§ Text provided
By demanding evidence other than what God had vouchsafed to him, by choosing “sight” rather than “faith," St. Thomas lost a higher blessing, to which he might otherwise have attained. “Blessed are they that have not seen, and yet have believed.” Few of us, possibly, but at one time or other of our lives have had the wish pass through our minds that we had lived in our Lord's days, had seen His miracles, and those of His apostles; had heard His teaching, and that of His apostles. At times, when our faith seems weak, or when doubts are raised which we cannot solve, or when hard questions of doctrine are discussed, such would seem to be almost an instinctive wish.—Now, of course, we all allow that what God has ordered for us, is better than what we could order for ourselves; that He knows best in what state of life, in what country, in what age, it were best for us to be born and live ;-but do we realize, and bear in mind, that there is a sense in which they “who have not seen” are more blessed (if only they believe) than they who have seen;
that, if they truly believe in Christ and obey Him, the lot of the men of this day is therein blessed, that “they have not seen and yet have believed.”

§ Using the information
• A. Reproduce the saved data entries below line for line, with no changes.
• B. Carry the passage on blessedness in believing without seeing further, beginning after its final sentence.

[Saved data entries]
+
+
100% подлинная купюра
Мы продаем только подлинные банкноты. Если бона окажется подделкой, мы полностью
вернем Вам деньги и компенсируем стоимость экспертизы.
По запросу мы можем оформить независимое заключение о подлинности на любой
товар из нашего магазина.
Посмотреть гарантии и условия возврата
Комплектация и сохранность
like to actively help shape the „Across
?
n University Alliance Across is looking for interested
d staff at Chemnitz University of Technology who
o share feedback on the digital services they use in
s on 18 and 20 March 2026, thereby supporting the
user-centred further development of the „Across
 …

§ Answers given
• A.
+
+
100% подлинная купюра
Мы продаем только подлинные банкноты. Если бона окажется подделкой, мы полностью
вернем Вам деньги и компенсируем стоимость экспертизы.
По запросу мы можем оформить независимое заключение о подлинности на любой
товар из нашего магазина.
Посмотреть гарантии и условия возврата
Комплектация и сохранность
like to actively help shape the „Across
?
n University Alliance Across is looking for interested
d staff at Chemnitz University of Technology who
o share feedback on the digital services they use in
s on 18 and 20 March 2026, thereby supporting the
user-centred further development of the „Across
 …

• B.
And (even where, by God's grace, the evil babit of this day, to doubt and question, has not extended to the great saving truths of the Gospel, those articles of the Christian faith, without a belief in which we cannot be Christians) still how much does this unhappy temper and spirit keep from us: how many high and holy truths, which Almighty God proposes to faith, and which faith alone can apprehend! The frame of mind (which men have been taught to think safe and wise) is far other than what befits weak, and fallen, and sinful, and ignorant creatures, listening for the voice of their Creator, that they may hear it and obey it. Men seem to think that probable evidence, such as guides them in every-day life, has nothing to do in religion ; men are every day obliged to believe things which they cannot be sure are true; to do things which they cannot be sure are for their interest: i. e. men are obliged to "walk by faith not by sight” in the things of this world : or else they must believe
and do nothing; and yet men refuse to receive the same kind of evidence, to walk by the same rule, in the things of religion : i.e. in the things of Almighty God, eternity, heaven, hell, the world of spirits. Whereas, even in the things of this life, they have no choice but to believe many things which they cannot see, they refuse to do so in the things of another life. We know that there are evil and reprobate men who deny the very being and providence of Almighty God because they see Him not ; “ The fool hath said in his heart, There is no God.” Again there are others who deny the “Holy, Blessed, and Glorious Trinity, three Persons and one God," because, as they say, it is against their reason ; and so men, rather than believe too much, fall into the sin of blaspheming their God and Saviour. But I do not wish to speak of these any further than by way of warning. The spirit in such men is but the spirit of this age, the spirit of unbelief, in its worst form; and the spirit of this age has entered into the Church, and into the hearts and thoughts of us all, far more, I fear, than we are any of us aware: men think it enough answer to make to any doctrine (however sacred), that it may be untrue. The apostolical succession of ministers in the Church may have failed in the course of ages : therefore
(say such men) the doctrine is not true; such is the conclusion which the spirit of the age draws.
. They who have been baptized in infancy grow up, to all outward appearance, the same as those who have not been baptized; therefore (say such men) there is no inward and spiritual grace in the Sacrament of Holy Baptism: and the language which even serious persons allow themselves to use of the other blessed Sacrament is even yet more painfully irreverent. God, by His grace, may keep them from carrying out these principles to their full and fatal issue : yet surely it is not to be said from how many great and holy truths they thus cut themselves off; great and holy truths which are revealed to faith, and are the reward of faith. When persons, judging from what they see, or what they think agreeable to reason, go on to deny or question the plain words of our Saviour Christ, the plain teaching of His Church from the beginning, surely they need to be reminded, if not of the great danger which they incur, yet of the blessedness which they thus lose. “Thomas, because thou hast seen Me, thou hast believed : blessed are they which have not seen, and yet have believed."
JOHN HENRY PARKER, OXFORD AND LONDON.
Sermons for the Christian Seasons.
ST. STEPHEN'S DAY.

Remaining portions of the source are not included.